I tell her that I remember some of the stories, but that it seems so long ago now. It was 2004, she snaps at me; it is not of another era. It is still current news because it will never be over. It is like yesterday to that father who tasted the blood of his daughter.


Amanda, the seven year-old who lives four houses down is looking for her cat. I did not know the family had any pets. She tells me the cat has not come home for three days. I ask her to describe her cat. She tells me it’s reddish-brown and is overweight. She tells me he likes to chase birds. The cat once placed a red cardinal before her, dead, as some sort of offering and example of his hunting prowess. I tell her that Elaina has seen the cat and believes it smells baby cardinals in the bush between our homes. I believe what Amanda says. She says he would eat the babies if he could reach them.

Maybe you should keep the cat inside, I say, just for a while until the babies can fly away and start their own life. I would if I could find him, she says.


When I first came to Canada, to lovely Niagara Falls, the first thing I did was put a picture of Valery in my motel room. I cannot forget the logistics of him being in Beslan and I being here, Elaina says. He would love the roaring Horseshoe Falls. He would love being able to walk across the Rainbow Bridge into America. He would love the freedom of going between two free countries where children play soccer on beautifully groomed fields in their subdivisions.

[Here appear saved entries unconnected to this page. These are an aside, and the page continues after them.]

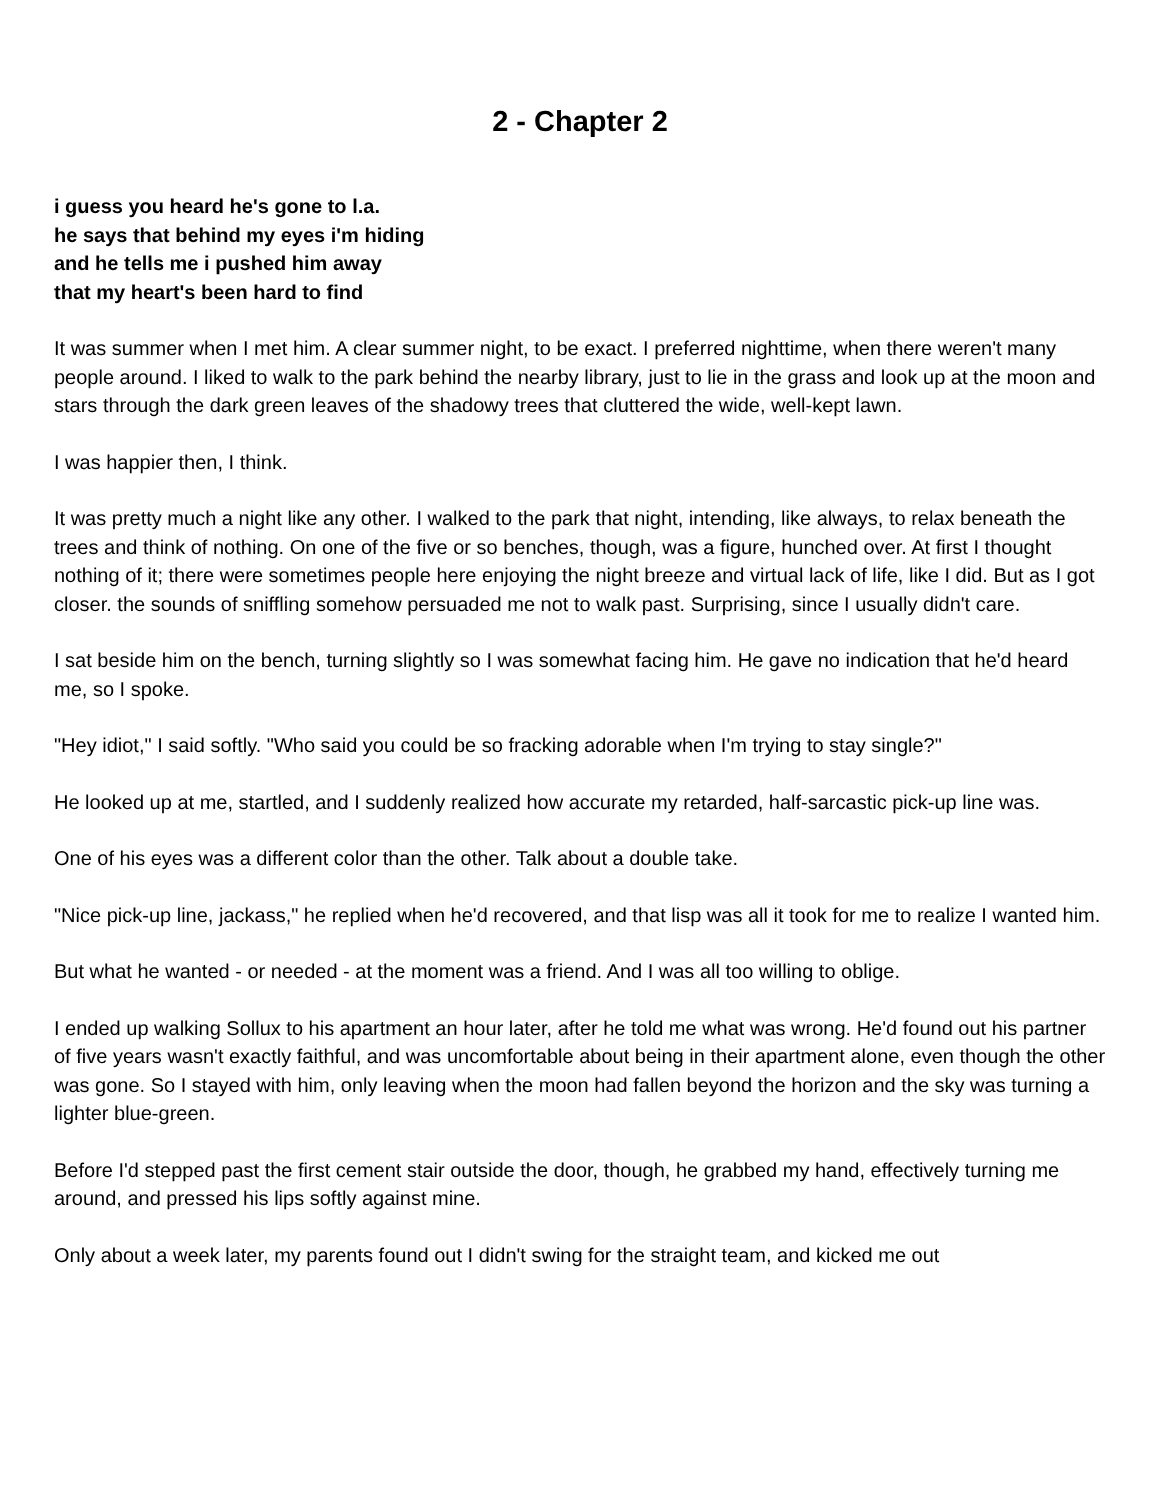2 - Chapter 2
i guess you heard he's gone to l.a.
he says that behind my eyes i'm hiding
and he tells me i pushed him away
that my heart's been hard to find
It was summer when I met him. A clear summer night, to be exact. I preferred nighttime, when there weren't many people around. I liked to walk to the park behind the nearby library, just to lie in the grass and look up at the moon and stars through the dark green leaves of the shadowy trees that cluttered the wide, well-kept lawn.
I was happier then, I think.
It was pretty much a night like any other. I walked to the park that night, intending, like always, to relax beneath the trees and think of nothing. On one of the five or so benches, though, was a figure, hunched over. At first I thought nothing of it; there were sometimes people here enjoying the night breeze and virtual lack of life, like I did. But as I got closer. the sounds of sniffling somehow persuaded me not to walk past. Surprising, since I usually didn't care.
I sat beside him on the bench, turning slightly so I was somewhat facing him. He gave no indication that he'd heard me, so I spoke.
"Hey idiot," I said softly. "Who said you could be so fracking adorable when I'm trying to stay single?"
He looked up at me, startled, and I suddenly realized how accurate my retarded, half-sarcastic pick-up line was.
One of his eyes was a different color than the other. Talk about a double take.
"Nice pick-up line, jackass," he replied when he'd recovered, and that lisp was all it took for me to realize I wanted him.
But what he wanted - or needed - at the moment was a friend. And I was all too willing to oblige.
I ended up walking Sollux to his apartment an hour later, after he told me what was wrong. He'd found out his partner of five years wasn't exactly faithful, and was uncomfortable about being in their apartment alone, even though the other was gone. So I stayed with him, only leaving when the moon had fallen beyond the horizon and the sky was turning a lighter blue-green.
Before I'd stepped past the first cement stair outside the door, though, he grabbed my hand, effectively turning me around, and pressed his lips softly against mine.
Only about a week later, my parents found out I didn't swing for the straight team, and kicked me out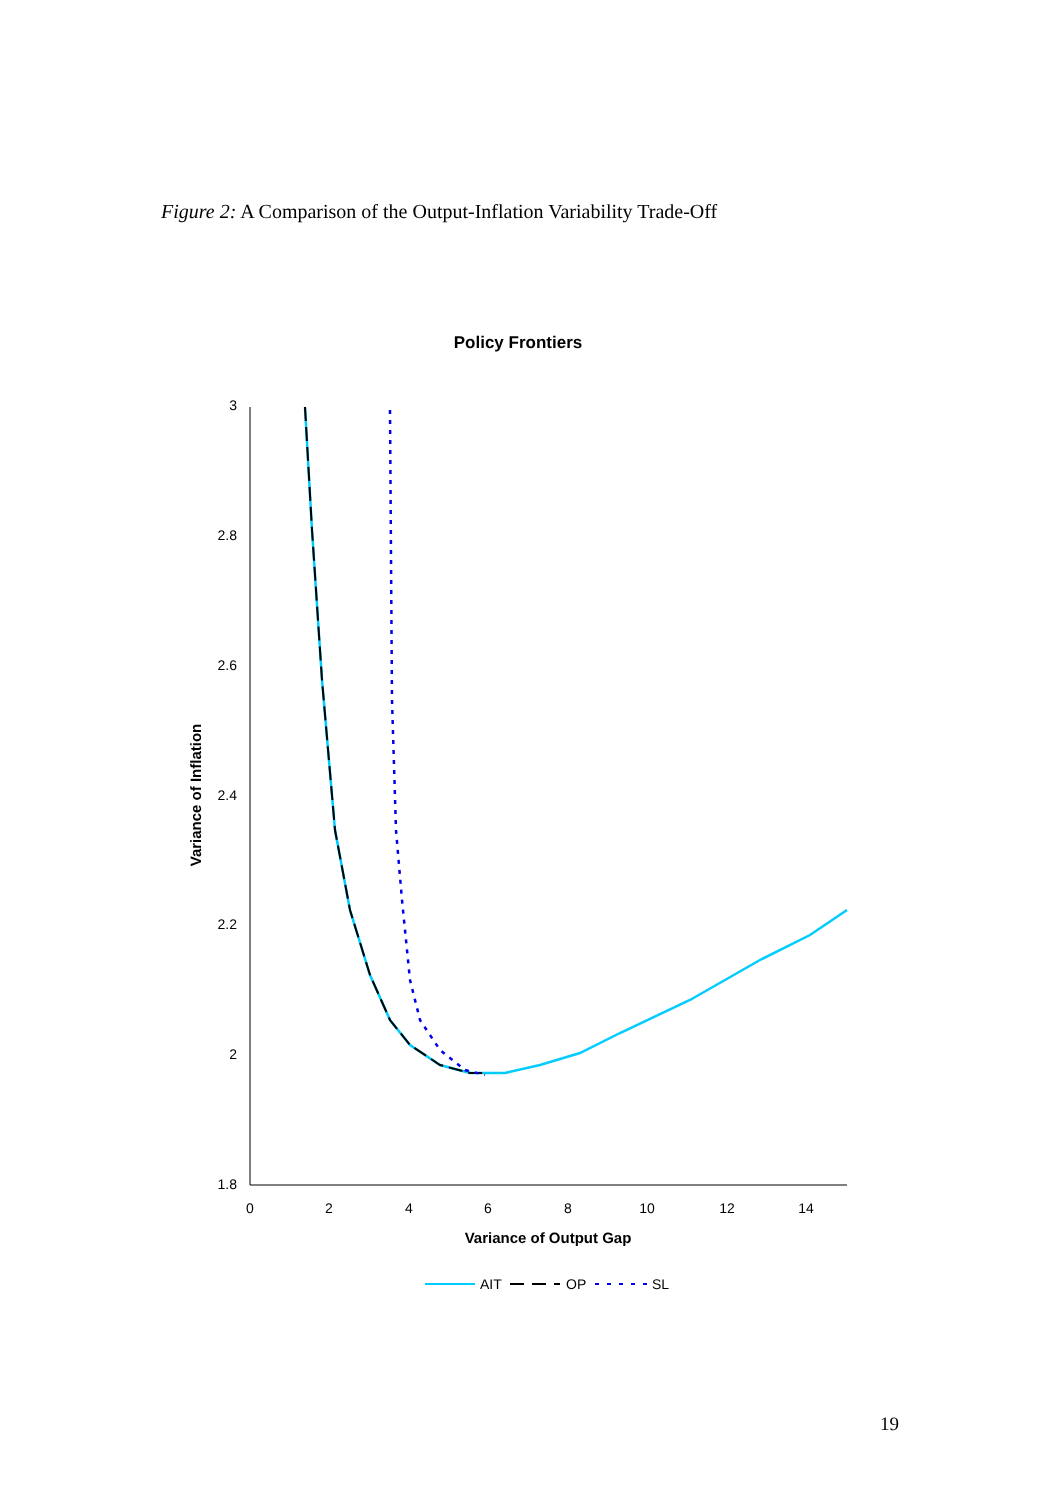Figure 2: A Comparison of the Output-Inflation Variability Trade-Off
Policy Frontiers
3
2.8
2.6
2.4
2.2
2
1.8
0
2
4
6
8
10
12
14
Variance of Output Gap
Variance of Inflation
AIT
OP
SL
19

He would laugh at the fact that there are two Niagara Falls, one across the river from the other. He would say, “Can’t they quit being copycats?”


“Where are the dead children?" A woman is screaming outside of School Number One. Elaina is reliving this moment and now there are tears running down her face. She tells me how she ran to the woman, grabbing her and easing her to the ground as the woman fainted.

She tells me she found a dead baby cardinal lying in the grass under the bush a few days ago. It was the cat, but the issue is resolved. The remaining babies will live and grow up to be beautiful parents themselves one day. Neither the father nor mother will flee their territory to start a new life elsewhere. They will remain in the area they were born and build a life. They will have everything under control at all times. She says the male cardinal will aggressively defend his territory—his family’s territory. He will not befriend cats and love them more than the female cardinal.


I do not know what ever happened to the man who tried furiously to breathe the breath of life into his daughter, Elaina says. I left Beslan one month after the massacre, two weeks after Valery succumbed to a blood infection from the severe cut on his leg. My husband buried him at the back acre of our small farm. The cats roam atop his grave as if to cajole him to come out and play with them. Someone told me before I left that the man just sits in front of his house and drinks cold coffee all day. He has stopped shaving and washing. I don’t know if this is true but I believe it is possible given the circumstances.


Amanda is crying hysterically. She found her cat in the neighbor’s back yard, the neighbor next to Elaina. He looked as if he was beaten with a shovel. Apparently, the cat crawled as far as he could before collapsing. Dried blood was caked around his mouth and his eyes stared, looking at something it could not comprehend.


The baby cardinals are learning to fly and forage. The parents are guiding them through their paces. I see them each evening as I sit in my backyard with my hot coffee after supper. Elaina sees them too. I don’t know if she knows that I see her peering from behind the California shutters, watching the parents always with their babies—doing their duty.